Looking Back — IWS at Stanford (2017-2019)

The Battle for Mavericks-IWS logo and Lane Cent

Professor Comer’s visit to Stanford’s Lane Center for the American West was geared toward research growing out of the book Surfer Girls in the New World Order. 

Two projects focused on issues of coastal access for women surfers and contributed to the Center’s California Coastal Commission Project.

Project I.  Institute 2017 Issues of Access 

With the generous support of the Bill Lane Center, the Institute held its 2017 training, designed around the theme of  “Issues of Access.”   Making use of “issues of access” as a conceptual and practical point of departure, the 2017 Institute explored what access means, and for whom?  In what ways are issues of access also feminist issues?  The term “access” suggests government initiatives – as in policies that make surf breaks, or beaches, accessible to a broad citizenry.  The term alerts us to indigenous governance claims as well.  It also suggests realms of imagination and art.  Film, for instance, creates new understandings of the self, as well as of space and place.

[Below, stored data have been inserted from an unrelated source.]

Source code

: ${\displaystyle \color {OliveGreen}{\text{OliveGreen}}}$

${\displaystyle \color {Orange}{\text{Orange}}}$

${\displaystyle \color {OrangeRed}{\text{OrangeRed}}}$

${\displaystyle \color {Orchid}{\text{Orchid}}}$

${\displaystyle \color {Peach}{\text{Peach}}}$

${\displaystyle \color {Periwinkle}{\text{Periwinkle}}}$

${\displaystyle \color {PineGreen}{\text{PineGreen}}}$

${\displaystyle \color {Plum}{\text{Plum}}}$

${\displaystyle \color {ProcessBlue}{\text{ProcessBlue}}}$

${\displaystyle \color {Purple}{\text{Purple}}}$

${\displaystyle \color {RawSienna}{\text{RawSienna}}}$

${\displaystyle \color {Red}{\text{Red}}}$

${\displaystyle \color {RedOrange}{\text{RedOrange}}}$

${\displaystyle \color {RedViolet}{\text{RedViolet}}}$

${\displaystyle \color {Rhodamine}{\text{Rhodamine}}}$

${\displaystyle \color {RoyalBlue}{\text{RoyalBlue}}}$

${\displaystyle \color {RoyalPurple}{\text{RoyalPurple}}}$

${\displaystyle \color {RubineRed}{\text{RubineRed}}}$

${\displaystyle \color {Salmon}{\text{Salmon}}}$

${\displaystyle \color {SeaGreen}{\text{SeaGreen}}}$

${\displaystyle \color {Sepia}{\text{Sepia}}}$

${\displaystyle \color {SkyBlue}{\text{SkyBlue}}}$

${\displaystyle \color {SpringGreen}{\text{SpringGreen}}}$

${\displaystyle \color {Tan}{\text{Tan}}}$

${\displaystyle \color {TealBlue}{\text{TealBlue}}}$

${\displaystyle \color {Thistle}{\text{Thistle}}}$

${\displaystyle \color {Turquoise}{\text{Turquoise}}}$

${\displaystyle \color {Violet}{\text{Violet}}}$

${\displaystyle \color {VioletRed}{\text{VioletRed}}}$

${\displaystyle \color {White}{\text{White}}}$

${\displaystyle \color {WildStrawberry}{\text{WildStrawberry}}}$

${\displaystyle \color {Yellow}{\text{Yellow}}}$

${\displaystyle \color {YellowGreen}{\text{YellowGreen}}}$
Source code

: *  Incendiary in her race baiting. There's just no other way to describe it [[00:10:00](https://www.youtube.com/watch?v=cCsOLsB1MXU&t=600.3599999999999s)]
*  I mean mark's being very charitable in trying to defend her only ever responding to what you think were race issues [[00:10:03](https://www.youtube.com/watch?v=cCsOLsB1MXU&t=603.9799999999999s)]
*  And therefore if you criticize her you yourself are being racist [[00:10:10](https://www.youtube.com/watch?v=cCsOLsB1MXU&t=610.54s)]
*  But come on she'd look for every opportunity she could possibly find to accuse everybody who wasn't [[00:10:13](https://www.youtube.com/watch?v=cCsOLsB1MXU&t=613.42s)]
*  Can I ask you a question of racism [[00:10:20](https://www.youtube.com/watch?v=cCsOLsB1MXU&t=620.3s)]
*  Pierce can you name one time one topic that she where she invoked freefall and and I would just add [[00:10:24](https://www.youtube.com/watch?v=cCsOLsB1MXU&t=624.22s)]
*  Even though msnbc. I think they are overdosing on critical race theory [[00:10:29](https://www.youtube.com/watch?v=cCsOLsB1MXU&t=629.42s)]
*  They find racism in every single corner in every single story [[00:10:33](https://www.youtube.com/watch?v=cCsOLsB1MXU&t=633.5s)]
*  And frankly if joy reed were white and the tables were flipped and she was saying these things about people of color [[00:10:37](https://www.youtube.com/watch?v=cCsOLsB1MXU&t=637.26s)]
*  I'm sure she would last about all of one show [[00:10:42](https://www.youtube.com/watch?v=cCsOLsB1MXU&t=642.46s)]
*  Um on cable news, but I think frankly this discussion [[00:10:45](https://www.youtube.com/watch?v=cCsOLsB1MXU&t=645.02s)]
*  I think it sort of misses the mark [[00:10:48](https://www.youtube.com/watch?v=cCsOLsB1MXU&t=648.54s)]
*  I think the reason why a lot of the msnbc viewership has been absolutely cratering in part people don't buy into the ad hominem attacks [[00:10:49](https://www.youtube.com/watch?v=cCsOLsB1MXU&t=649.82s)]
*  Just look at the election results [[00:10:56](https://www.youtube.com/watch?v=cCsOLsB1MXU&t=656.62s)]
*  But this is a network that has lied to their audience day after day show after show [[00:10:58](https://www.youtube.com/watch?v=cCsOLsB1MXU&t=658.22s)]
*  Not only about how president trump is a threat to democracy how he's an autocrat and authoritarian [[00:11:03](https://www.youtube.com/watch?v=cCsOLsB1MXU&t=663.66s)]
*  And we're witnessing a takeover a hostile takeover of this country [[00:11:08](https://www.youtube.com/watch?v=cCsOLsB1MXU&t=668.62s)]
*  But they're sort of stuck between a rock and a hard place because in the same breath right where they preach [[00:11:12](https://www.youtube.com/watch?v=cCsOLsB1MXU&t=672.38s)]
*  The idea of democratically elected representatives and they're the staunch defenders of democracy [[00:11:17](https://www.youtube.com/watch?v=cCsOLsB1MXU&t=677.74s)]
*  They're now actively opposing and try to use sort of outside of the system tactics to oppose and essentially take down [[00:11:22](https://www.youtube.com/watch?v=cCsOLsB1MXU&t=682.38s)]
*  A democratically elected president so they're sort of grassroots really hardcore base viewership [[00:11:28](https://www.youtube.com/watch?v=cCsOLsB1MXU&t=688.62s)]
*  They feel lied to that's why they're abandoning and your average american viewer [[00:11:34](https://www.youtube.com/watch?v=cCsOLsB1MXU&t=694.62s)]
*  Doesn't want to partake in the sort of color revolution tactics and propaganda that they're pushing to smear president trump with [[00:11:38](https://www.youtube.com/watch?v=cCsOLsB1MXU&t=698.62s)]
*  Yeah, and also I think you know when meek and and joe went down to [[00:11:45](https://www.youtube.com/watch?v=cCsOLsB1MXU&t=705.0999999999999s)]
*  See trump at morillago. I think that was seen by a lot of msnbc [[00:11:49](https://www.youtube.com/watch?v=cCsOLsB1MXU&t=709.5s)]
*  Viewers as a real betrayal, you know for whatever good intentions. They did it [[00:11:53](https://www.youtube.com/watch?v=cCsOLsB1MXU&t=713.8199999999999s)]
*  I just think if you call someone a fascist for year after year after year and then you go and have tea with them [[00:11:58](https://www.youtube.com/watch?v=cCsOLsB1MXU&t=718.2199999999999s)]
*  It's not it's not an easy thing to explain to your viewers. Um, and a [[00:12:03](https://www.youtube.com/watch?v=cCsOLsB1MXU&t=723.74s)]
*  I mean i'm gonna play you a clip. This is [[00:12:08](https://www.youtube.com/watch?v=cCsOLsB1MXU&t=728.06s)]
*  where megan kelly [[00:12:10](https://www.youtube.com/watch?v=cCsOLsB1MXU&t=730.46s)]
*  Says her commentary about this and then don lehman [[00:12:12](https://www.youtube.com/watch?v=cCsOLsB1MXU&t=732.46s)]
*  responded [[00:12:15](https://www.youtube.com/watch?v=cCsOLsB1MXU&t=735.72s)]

The 2017 Institute asked how activists working in different arenas of women’s surfing – nonprofits, youth advocacy, indigenous revitalization, the arts, storytelling, the campaign for women’s  inclusion at Mavericks  – address shared but divergent access challenges?  In non-US contexts, what access issues are priorities and what bodies of governance are relevant political players?

Here is the Institute 2017 Research Report from this meeting. See also the short essay “Beaches as Spaces of Democracy.”

Project II.  “Battles over Mavericks” & What They Teach

Related to the Mavericks controversies, Professor Comer presented lectures at Stanford and the Global Wave Conference interpreting the exclusion of women competitors from the Mavericks contest in light of gendered struggles for space, authority, belonging, and “ownership” of public resources.   “The Battle for Mavericks & Other Western Showdowns” highlighted links between the masculine social dynamics at Mavericks and what we might think of as very classic tales of struggles over space and environmental resources in the history and contact zones of the American West.  Lecture take aways included the novel contributions of organizational entities like the California Coastal Commission to a revised  US West cultural history so it actively engages feminist civil rights issues and rolls back settler colonial masculine entitlements.  Also important: the coalition of women activists and IWS participants who backed the Committee for Equity in Women’s Surfing.

Professor Comer advanced the concept of  surfeminism as a decolonial perspective or a politics of sharing space. Surfeminism enacts community and suggests a vision of sharing place that would speak to bonds between men (one of the perceived losses at stake for contest organizers) while redesigning them away from networks of control.